Задание — Продублируйте целиком и без изменений текст о Коране и понятии «умма».

Текст упражнения —
□ □ □ □

Даже если правы те, кто полагают, что первоначально Коран ад­ресовался только арабам [Sourdel 1983: 30], он нес универсальное по­слание всему человечеству и, следовательно, с самого начала имел потенциал для будущей интеграции победителей и побежденных. Он содержал или развил концепцию «умма», надплеменной и надэтнической общины верующих, из которой никого нельзя было исключить по этническим или социальным причинам и в которую люди прини­мались лишь на основании их религиозной принадлежности. Несмот­ря на первоначальное желание арабских завоевателей рассматривать ислам как свою национальную веру и оправдание их привилегий и вопреки тому, что первые халифы, такие, как Омар и, позднее, Омей-яды, стремились поддерживать социальное превосходство арабов над покоренными народами, империя, построенная на имплицидном ре­лигиозном универсализме, была плохо приспособлена для утвержде­ния принципа главенства лишь одной этнической группы в социаль­ной пирамиде. «Развод ислама с арабским этноцентризмом» [Von Grunenbaum 1976: 443] был неизбежен.

□ □ □ □

[Координаты ключевых точек конечностей]
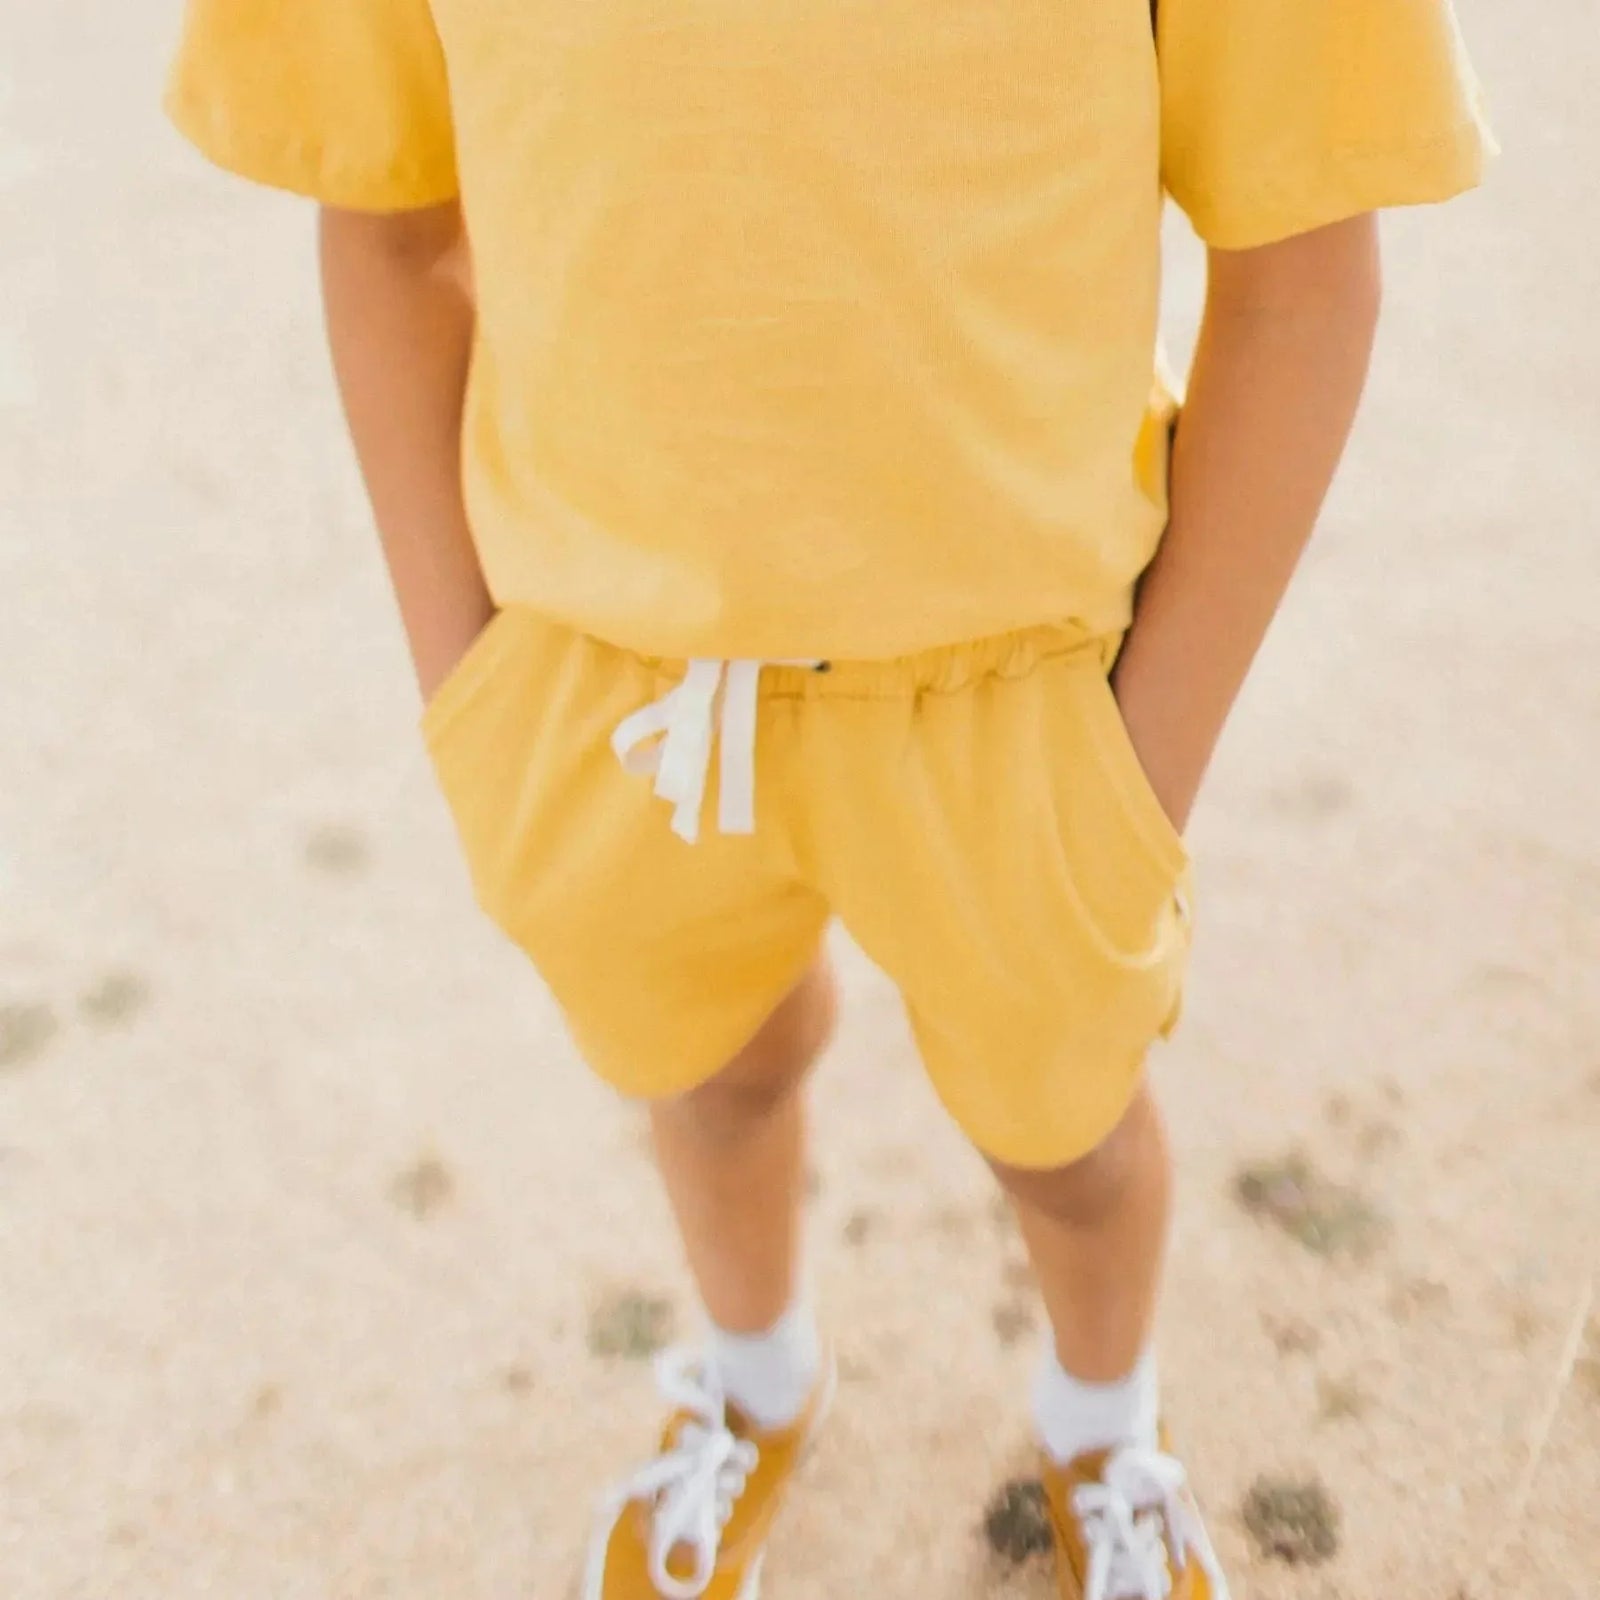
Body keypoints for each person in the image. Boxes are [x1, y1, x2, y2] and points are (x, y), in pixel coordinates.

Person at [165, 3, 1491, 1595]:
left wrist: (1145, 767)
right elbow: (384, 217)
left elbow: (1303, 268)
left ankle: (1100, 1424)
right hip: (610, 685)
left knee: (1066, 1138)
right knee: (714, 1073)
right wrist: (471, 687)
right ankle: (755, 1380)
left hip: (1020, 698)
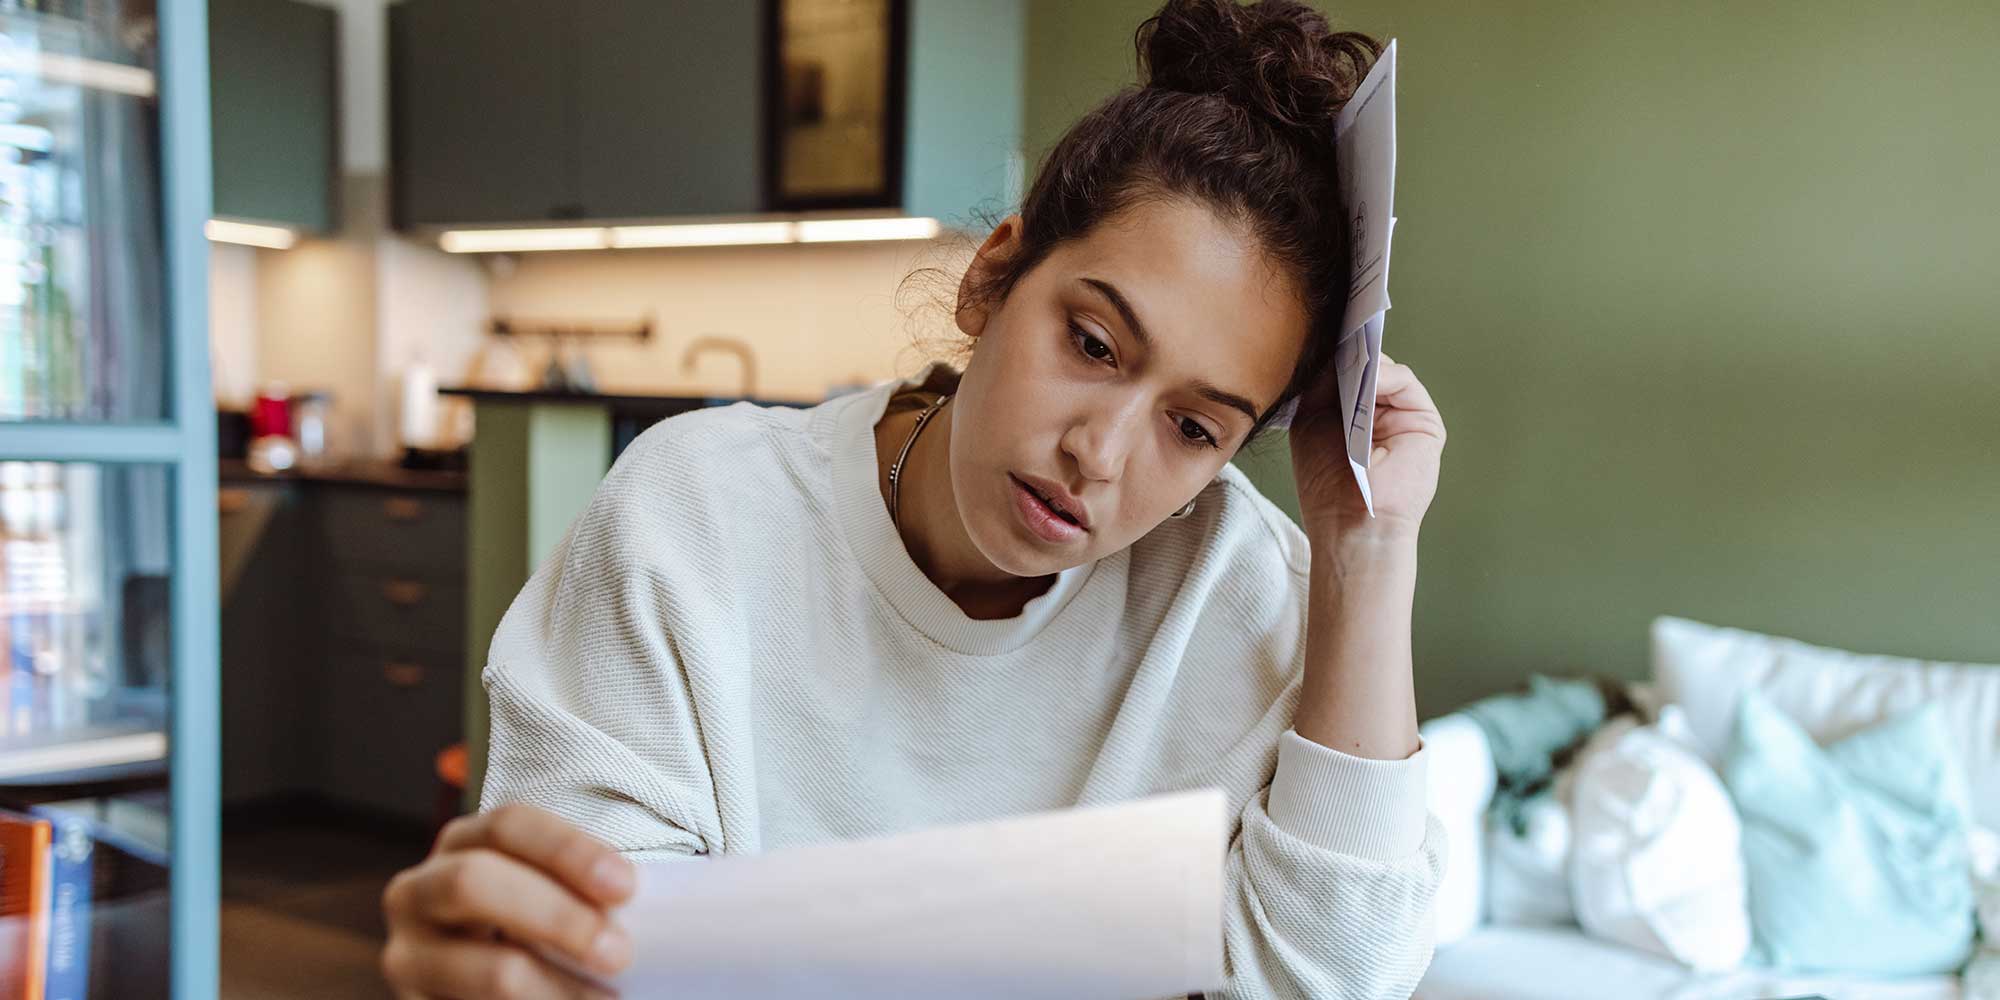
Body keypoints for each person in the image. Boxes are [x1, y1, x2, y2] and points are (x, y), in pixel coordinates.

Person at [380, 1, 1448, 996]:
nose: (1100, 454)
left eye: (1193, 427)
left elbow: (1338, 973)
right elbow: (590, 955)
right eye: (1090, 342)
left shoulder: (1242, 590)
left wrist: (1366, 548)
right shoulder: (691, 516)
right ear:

□ □ □ □

Результат выполнения —
Даже если правы те, кто полагают, что первоначально Коран ад­ресовался только арабам [Sourdel 1983: 30], он нес универсальное по­слание всему человечеству и, следовательно, с самого начала имел потенциал для будущей интеграции победителей и побежденных. Он содержал или развил концепцию «умма», надплеменной и надэтнической общины верующих, из которой никого нельзя было исключить по этническим или социальным причинам и в которую люди прини­мались лишь на основании их религиозной принадлежности. Несмот­ря на первоначальное желание арабских завоевателей рассматривать ислам как свою национальную веру и оправдание их привилегий и вопреки тому, что первые халифы, такие, как Омар и, позднее, Омей-яды, стремились поддерживать социальное превосходство арабов над покоренными народами, империя, построенная на имплицидном ре­лигиозном универсализме, была плохо приспособлена для утвержде­ния принципа главенства лишь одной этнической группы в социаль­ной пирамиде. «Развод ислама с арабским этноцентризмом» [Von Grunenbaum 1976: 443] был неизбежен.